Comment 25 Luca BRUNO 2020-09-21 12:10:07 UTC
The other half of this fix have been pushed to `ignition-2.6.0-4.rhaos4.6.git947598e.el8`.

Both sides landed in RHCOS 4.6 nightlies. I have manually tested that RHCOS `46.82.202009182140-0`:
```
$ head -2 /etc/os-release 
NAME="Red Hat Enterprise Linux CoreOS"
VERSION="46.82.202009182140-0"

$ grep -o ignition.platform.id='[[:alnum:]]*' /proc/cmdline
ignition.platform.id=vmware

$ mokutil --sb-state
SecureBoot enabled
```

Comment 27 jima 2020-09-22 07:32:37 UTC
I installed ocp 4.6.0-0.nightly-2020-09-21-182309 with template rhcos 46.82.202009182140-0 on vsphere, secureboot error is not reproduced but got new error from master/worker node console when getting ignition file:
x509: certificate relies on legacy Common Name field, use SANs or temporarily enable Common Name matching with GODEBUG=x509ignoreCN=0

Please see attached screenshot.

Comment 28 jima 2020-09-22 07:33:40 UTC
Created attachment 1715647 [details]
new error from master/worker nodes.

Comment 29 Luca BRUNO 2020-09-22 08:26:16 UTC
Thanks for confirming the SecureBoot fixes worked.
The additional error you are seeing depends on TLS certificates set up in your environment.

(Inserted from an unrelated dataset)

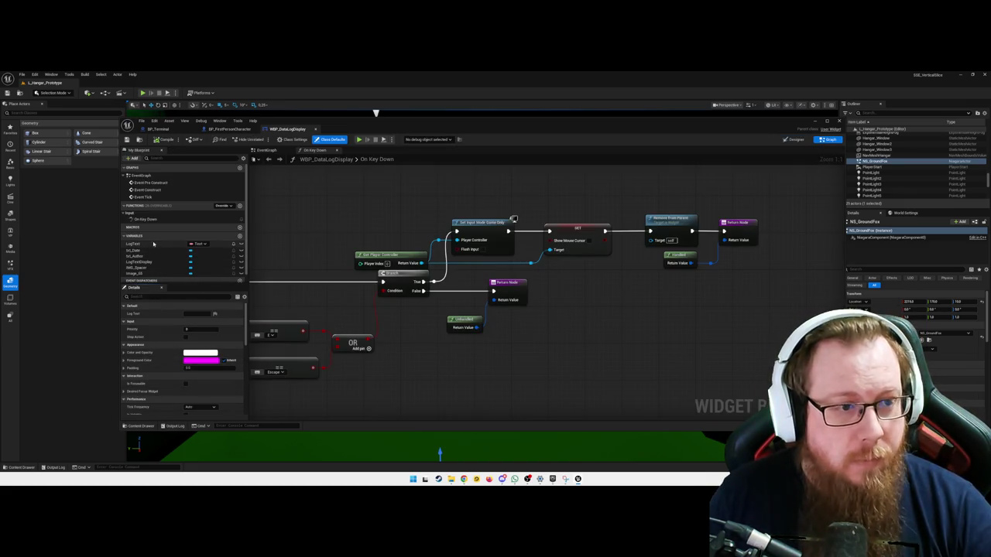
scroll(543, 355, "down", 3)
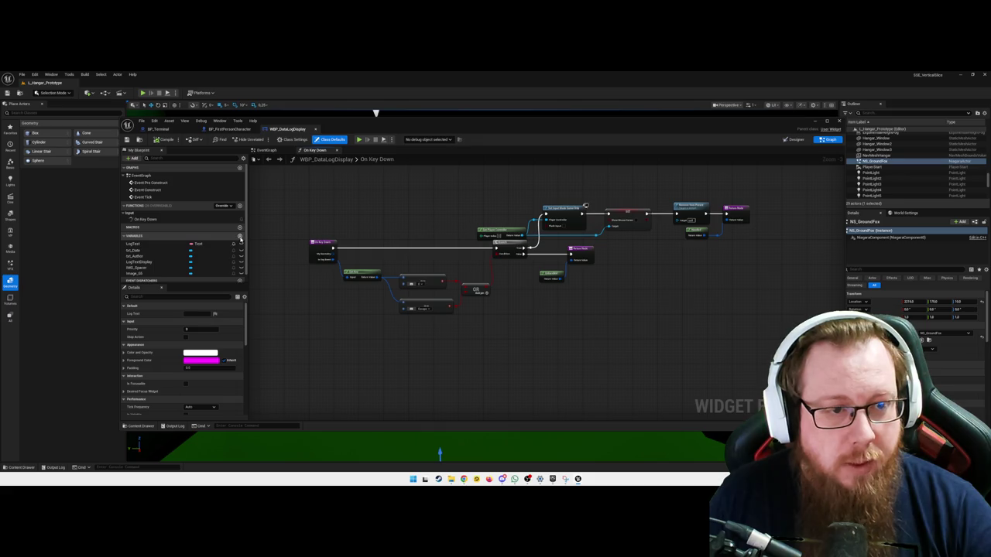
left_click(240, 236)
key("BackSpace")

If you are providing this custom certificate, you need to adjust the Subject Alternative Name as suggested in the error.

If it was the Openshift Installer that auto-generated it, please open a BZ against that component so that the certificate generation logic is tweaked to introduce hostname-matching SAN entries.

Comment 30 Micah Abbott 2020-09-22 13:22:50 UTC
Marking verified with 4.6.0-0.nightly-2020-09-21-182309 based on comment #27

Comment 33 errata-xmlrpc 2020-10-27 16:40:07 UTC
Since the problem described in this bug report should be
resolved in a recent advisory, it has been closed with a
resolution of ERRATA.

For information on the advisory (OpenShift Container Platform 4.6 GA Images), and where to find the updated
files, follow the link below.

If the solution does not work for you, open a new bug report.

https://access.redhat.com/errata/RHBA-2020:4196

Comment 34 Matan Carmeli 2020-12-22 15:31:51 UTC
I am using Openshift 4.6.8 and using BIOS to boot my CoreOS vms and I get inappropriate ioctl for device errors, the problem looks like only happened in UEFI mode, there is something else that I can do?
Thanks

Comment 35 Micah Abbott 2021-01-04 16:37:32 UTC
(In reply to Matan Carmeli from comment #34)
> I am using Openshift 4.6.8 and using BIOS to boot my CoreOS vms and I get
> inappropriate ioctl for device errors, the problem looks like only happened
> in UEFI mode, there is something else that I can do?
> Thanks

Please open a new BZ with the problem you are facing.